# [Aim of the exercise]
If an entry includes an image, drop the image and copy the rest verbatim.

# [Source data]
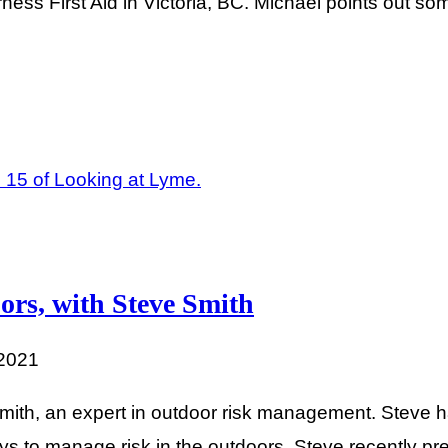
ness First Aid in Victoria, BC. Michael points out som
ors, with Steve Smith
 2021
Smith, an expert in outdoor risk management. Steve 
ays to manage risk in the outdoors. Steve recently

# [Your solution]
ness First Aid in Victoria, BC. Michael points out som
ors, with Steve Smith
 2021
Smith, an expert in outdoor risk management. Steve 
ays to manage risk in the outdoors. Steve recently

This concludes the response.